In mei leggen alle vogels een ei. Zo ook hier. Het begon met twee verliefde tortelduiven – hoe kan het ook anders – die met takken aan het slepen waren. Vanaf de bank zag ik het allemaal gebeuren. In de voortuin bouwden ze een nest in de wilg. In no time waren ze klaar.
Al na een paar dagen zat mevrouw tortel te broeden. Ik kon het goed zien, want het gebeurde recht voor het raam. Op slechts twee meter hoogte. Ik kon net niet in het nest kijken, daarvoor moest ik naar de slaapkamer van mijn dochter. Vanaf daar zag ik dat er een wit eitje in het nest lag. Ik merkte al snel dat ik niet de enige was die van het schouwspel genoot; een kauw loerde verlekkerd vanuit een conifeer. Ik zou zweren dat hij kwijlde. Op dat moment begon ik mij ernstig zorgen te maken over de beperkte hoogte van de broedplaats, om nog maar te zwijgen over de kwaliteit van het takkenbouwwerkje dat de nodige gaten en kieren vertoonde.

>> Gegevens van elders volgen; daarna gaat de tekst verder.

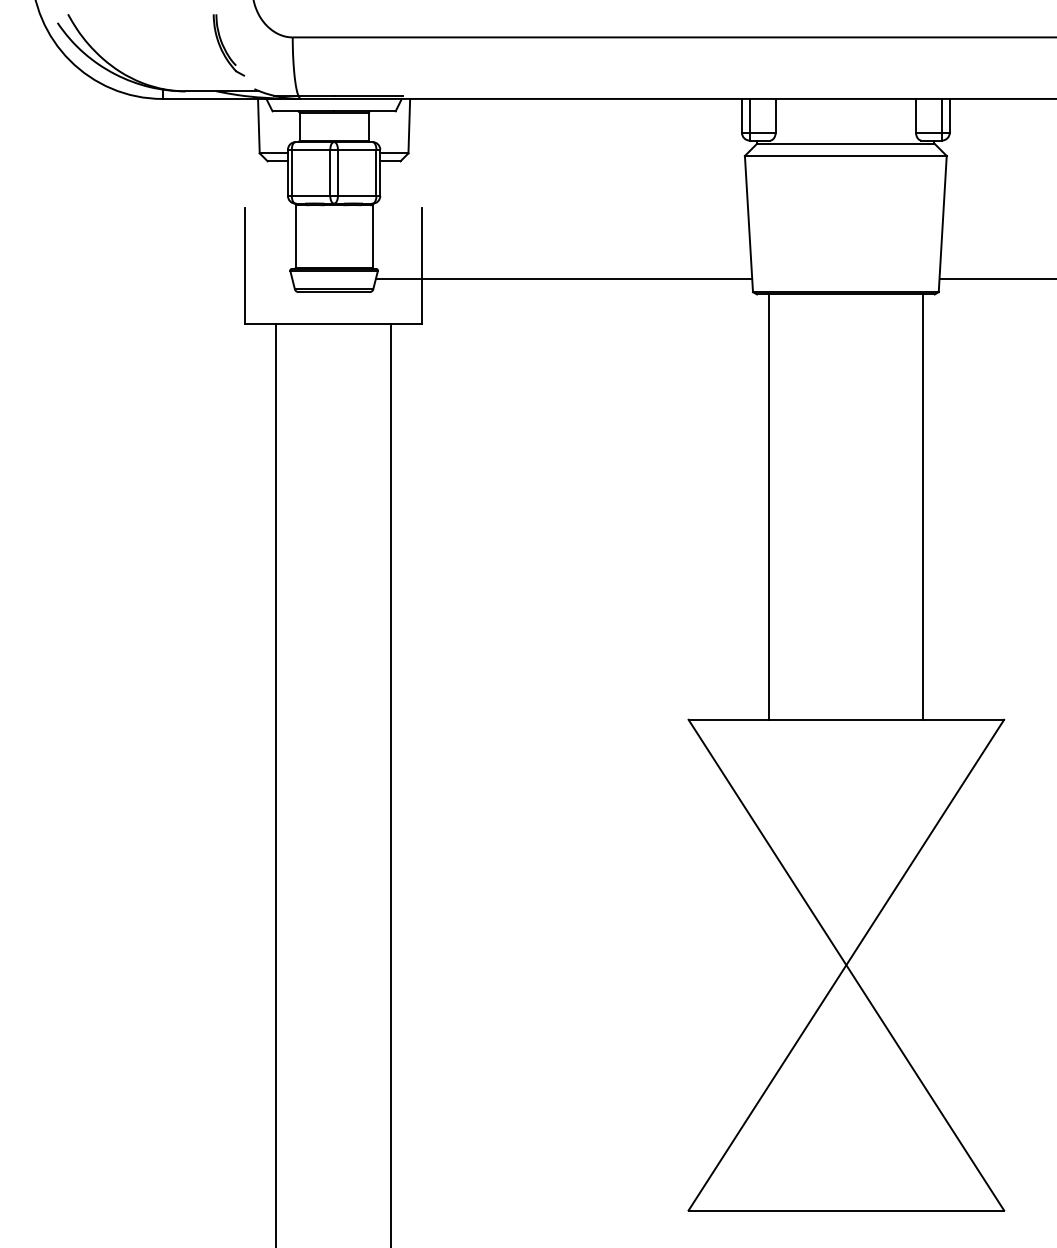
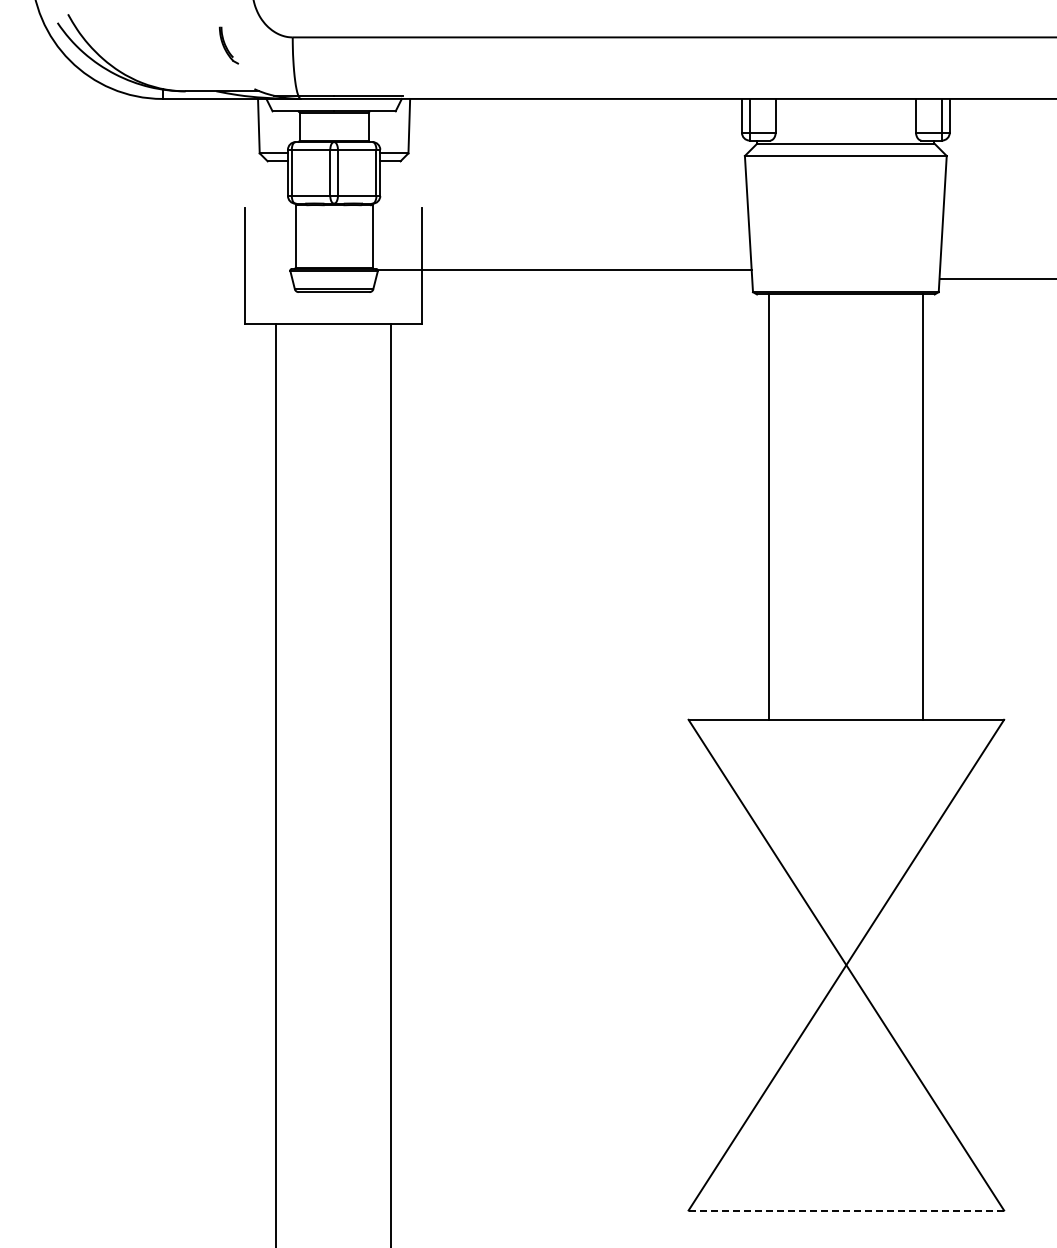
part at (228, 45) size: 34x63 px -> 21x39 px
line at (563, 279) position: (563, 279) -> (563, 270)
line at (846, 1210): solid -> dashed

Nee, dan de roodborsten. Zij hadden in de achtertuin gekozen voor een nest op de haardhoutstapel. Lekker veilig onder de overkapping. Hoog en droog. Ze hadden een stevig bouwwerk gemaakt waarin al snel een babyroodborst hongerig zat te schreeuwen. Papa en mama moesten op zoek naar eten, en dat deden ze heel slim. Nadat ik een stuk tuin had omgespit, kwamen ze nieuwsgierig kijken wat er allemaal voor lekkers omhoog was gewoeld. Dat de roodborst ook niet bang is, bleek toen ik op een trapje was geklommen om in het nest te kijken. Daar was paparoodborst niet van gediend en hij vloog tot vlak bij mijn hoofd om me weg te jagen. Alles voor de kleine.
Het kan snel gaan in een vogelleven. Inmiddels is babyroodborst een puberroodborst. Het nest uit, maar nog niet op kamers. Zijn ouders zetten de laatste stappen, zodat hij binnenkort op eigen pootjes kan staan. In de wilg zijn een paar scheve takken alles wat rest van het ingestorte duivennest. Het ei kwam nooit uit. De kauw likte zijn snavel.